Pero ustedes decían que en la UDI ese espíritu se había perdido.

Lo perdimos con el lavinismo. Para mí Joaquín Lavín es una excelente persona, le tengo gran afecto y sufro con los sufrimientos que él tiene, porque lo está pasando mal. Pero desde el punto de vista de lo que hizo en la UDI, soy completamente antilavinista. El lavinismo fue lo que comenzó a distanciar al presidente Kast y a algunos que éramos más viejos. “No, esto no es. Esto no es lo que Jaime quería.” Y ahí apareció una generación que era la última esperanza. Allá por 2005, yo dirigía la revista Realidad e hicimos una portada en la que estaban Rodrigo Álvarez, Marcela Cubillos, Darío Paya, Gonzalo Uriarte, Marcelo Forni y el presidente Kast: “La generación bisagra”, la llamamos. Eso cayó muy, pero muy mal en los coroneles. “¿Por qué Gonzalo Rojas se manda las partes de poner a estos seis gallos?” Y fíjate lo que son esos seis ahora. O sea, le apuntamos. ¿Pero qué pasó? Esa generación no tuvo despegue, los coroneles seguían ahí. Por eso se terminaron yendo del partido.

¿Y por qué no entraron ellos ahora al gobierno, en vez de otras figuras inexpertas?

No sé, eso te lo puede contestar el presidente, yo no lo veo desde junio del año pasado. Pero la Marcela va a volver por sus fueros y lo va a hacer muy bien para adelante. Paya es una reserva. Álvarez es la súper reserva de este gobierno. Están ahí, no te sorprendas cuando aparezcan.

Más allá del pragmatismo que pueda orientarlo en el corto plazo, ¿cuál es el proyecto del Partido Republicano? ¿Qué sociedad aspira a construir?

Una sociedad basada en la concepción judeocristiana y grecorromana —para darle ya una parafernalia enorme— de la persona humana. O sea, la persona como un ser y criatura, por lo tanto trascendente. Por lo tanto, digna. Lo que significa puras cosas más viejas que el hilo negro, pero que hoy están en cuestión: respetar la vida desde la concepción hasta la muerte naturales; respetar los derechos de los padres como primeros educadores; construir un Estado subsidiario y una economía social de mercado, con un foco muy importante en los más pobres; inserción adecuada de Chile en el plano internacional y rechazo a la globalización 2030. Y desde el punto de vista histórico, recuperar lenguaje, sentido de la familia, tradiciones nacionales… Es un proyecto conservador, para qué darnos tantas vueltas.
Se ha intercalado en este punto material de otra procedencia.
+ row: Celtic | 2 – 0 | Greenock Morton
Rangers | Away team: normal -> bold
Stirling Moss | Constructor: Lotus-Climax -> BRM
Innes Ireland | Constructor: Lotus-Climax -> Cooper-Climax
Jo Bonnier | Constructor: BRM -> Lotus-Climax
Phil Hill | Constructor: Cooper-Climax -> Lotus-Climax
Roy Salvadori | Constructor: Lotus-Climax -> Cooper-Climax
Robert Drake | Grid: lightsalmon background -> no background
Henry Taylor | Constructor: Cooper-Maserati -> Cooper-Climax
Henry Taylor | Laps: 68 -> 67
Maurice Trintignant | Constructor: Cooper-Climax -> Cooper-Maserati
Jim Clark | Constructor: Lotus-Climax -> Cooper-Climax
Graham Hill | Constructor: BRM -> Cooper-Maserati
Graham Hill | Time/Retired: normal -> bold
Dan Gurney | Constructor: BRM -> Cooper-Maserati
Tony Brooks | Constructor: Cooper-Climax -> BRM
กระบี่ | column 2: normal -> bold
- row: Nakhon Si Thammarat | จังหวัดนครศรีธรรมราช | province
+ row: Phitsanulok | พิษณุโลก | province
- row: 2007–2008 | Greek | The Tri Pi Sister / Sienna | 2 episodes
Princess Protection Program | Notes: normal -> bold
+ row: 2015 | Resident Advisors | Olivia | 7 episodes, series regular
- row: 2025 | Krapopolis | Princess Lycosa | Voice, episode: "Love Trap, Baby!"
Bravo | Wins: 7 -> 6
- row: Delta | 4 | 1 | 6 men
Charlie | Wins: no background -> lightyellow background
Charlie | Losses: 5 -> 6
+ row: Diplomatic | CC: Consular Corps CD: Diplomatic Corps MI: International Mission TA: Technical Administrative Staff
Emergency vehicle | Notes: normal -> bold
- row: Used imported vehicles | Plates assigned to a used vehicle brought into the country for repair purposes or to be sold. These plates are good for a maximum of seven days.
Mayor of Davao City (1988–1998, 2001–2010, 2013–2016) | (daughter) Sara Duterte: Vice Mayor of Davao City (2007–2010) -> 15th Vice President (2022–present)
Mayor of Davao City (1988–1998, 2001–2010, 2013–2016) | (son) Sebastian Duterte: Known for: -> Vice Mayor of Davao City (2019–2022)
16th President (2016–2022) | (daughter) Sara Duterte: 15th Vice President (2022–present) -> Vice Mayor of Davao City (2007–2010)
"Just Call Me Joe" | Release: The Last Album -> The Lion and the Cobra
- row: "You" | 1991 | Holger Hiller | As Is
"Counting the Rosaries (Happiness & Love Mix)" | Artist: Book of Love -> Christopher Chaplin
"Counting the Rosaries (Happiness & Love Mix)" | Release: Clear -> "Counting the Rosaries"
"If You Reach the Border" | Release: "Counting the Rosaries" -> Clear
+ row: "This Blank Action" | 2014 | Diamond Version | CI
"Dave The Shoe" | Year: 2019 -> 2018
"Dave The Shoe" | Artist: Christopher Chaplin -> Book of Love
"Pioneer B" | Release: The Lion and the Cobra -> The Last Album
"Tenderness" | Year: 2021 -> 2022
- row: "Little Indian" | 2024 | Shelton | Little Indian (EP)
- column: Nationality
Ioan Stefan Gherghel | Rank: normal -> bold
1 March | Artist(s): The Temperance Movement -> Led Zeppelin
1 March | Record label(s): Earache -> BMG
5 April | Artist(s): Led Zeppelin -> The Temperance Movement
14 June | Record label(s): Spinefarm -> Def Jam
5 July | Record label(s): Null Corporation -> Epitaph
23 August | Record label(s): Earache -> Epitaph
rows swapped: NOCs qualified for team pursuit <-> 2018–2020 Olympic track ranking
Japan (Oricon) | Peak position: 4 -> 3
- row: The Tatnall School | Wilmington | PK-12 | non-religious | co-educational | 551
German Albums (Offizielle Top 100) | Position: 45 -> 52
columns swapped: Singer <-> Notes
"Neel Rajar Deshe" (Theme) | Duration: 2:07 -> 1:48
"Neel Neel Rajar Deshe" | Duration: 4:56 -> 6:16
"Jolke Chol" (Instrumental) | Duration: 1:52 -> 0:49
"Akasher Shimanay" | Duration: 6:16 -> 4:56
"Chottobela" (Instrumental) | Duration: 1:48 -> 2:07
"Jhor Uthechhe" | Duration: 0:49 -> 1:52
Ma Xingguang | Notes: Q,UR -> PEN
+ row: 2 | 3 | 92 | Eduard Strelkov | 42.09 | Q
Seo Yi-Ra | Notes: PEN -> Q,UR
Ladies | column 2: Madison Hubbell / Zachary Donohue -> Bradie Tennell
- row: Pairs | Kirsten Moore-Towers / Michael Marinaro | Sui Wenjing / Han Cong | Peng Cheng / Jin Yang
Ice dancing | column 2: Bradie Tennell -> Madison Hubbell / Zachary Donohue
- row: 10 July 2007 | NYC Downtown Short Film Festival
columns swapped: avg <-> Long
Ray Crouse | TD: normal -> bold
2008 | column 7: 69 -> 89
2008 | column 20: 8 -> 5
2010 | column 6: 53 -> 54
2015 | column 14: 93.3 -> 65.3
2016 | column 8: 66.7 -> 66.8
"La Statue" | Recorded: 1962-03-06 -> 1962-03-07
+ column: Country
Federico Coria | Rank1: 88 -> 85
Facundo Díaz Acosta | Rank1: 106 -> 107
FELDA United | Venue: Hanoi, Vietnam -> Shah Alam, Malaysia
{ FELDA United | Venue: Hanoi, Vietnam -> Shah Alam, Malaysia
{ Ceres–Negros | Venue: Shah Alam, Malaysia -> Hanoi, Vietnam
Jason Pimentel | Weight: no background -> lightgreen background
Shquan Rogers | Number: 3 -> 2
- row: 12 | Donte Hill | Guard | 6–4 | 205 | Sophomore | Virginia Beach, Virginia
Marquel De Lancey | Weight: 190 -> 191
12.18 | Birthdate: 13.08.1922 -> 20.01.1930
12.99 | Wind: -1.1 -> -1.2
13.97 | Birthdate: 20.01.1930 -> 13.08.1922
Con proyección, pero conservador.

Ha contado que la noche de la segunda vuelta, cuando ganó Kast, pensó: “Esto es de Jaime Guzmán”. Pero hasta hace poco se asumía que el proyecto de Guzmán ya no tiene cabida en un Chile tan secularizado y liberal. ¿Dónde ve la vigencia de ese proyecto?

Una de las frases que más me han marcado en la vida, porque la pienso y la repienso y la difundo todo lo que puedo, es de Octavio Paz: “Un día u otro, la realidad desgarra sus velos y reaparece”. Qué frase… Admiro mucho a Octavio Paz, El laberinto de la soledad me parece de los libros más importantes que uno puede leer. Y creo que esa frase describe lo que está pasando en Chile: que las capas de secularización, de relativismo, de consumismo, construidas con la colaboración de buena parte de la derecha económica, han comenzado a recibir desde abajo la emergencia de una realidad antropológica muy sólida. Creo que no es sólo una cuestión de “quiero más seguridad”, “quiero oportunidades económicas”, “no quiero inmigración”. Todo eso está presente, pero con un movimiento tectónico que viene de muy abajo, y que dice: “Quiero volver a ser lo que creo que tengo que ser y que no hemos estado siendo”. Hay una cosa profunda ahí, esa realidad que va desgarrando velos y va reapareciendo en la historia de Chile. La recuperación del sentido de familia, la defensa de la vida, la reformulación de pequeñas comunidades. Todo eso es muy incipiente todavía, recién parte el 4 de septiembre del 22.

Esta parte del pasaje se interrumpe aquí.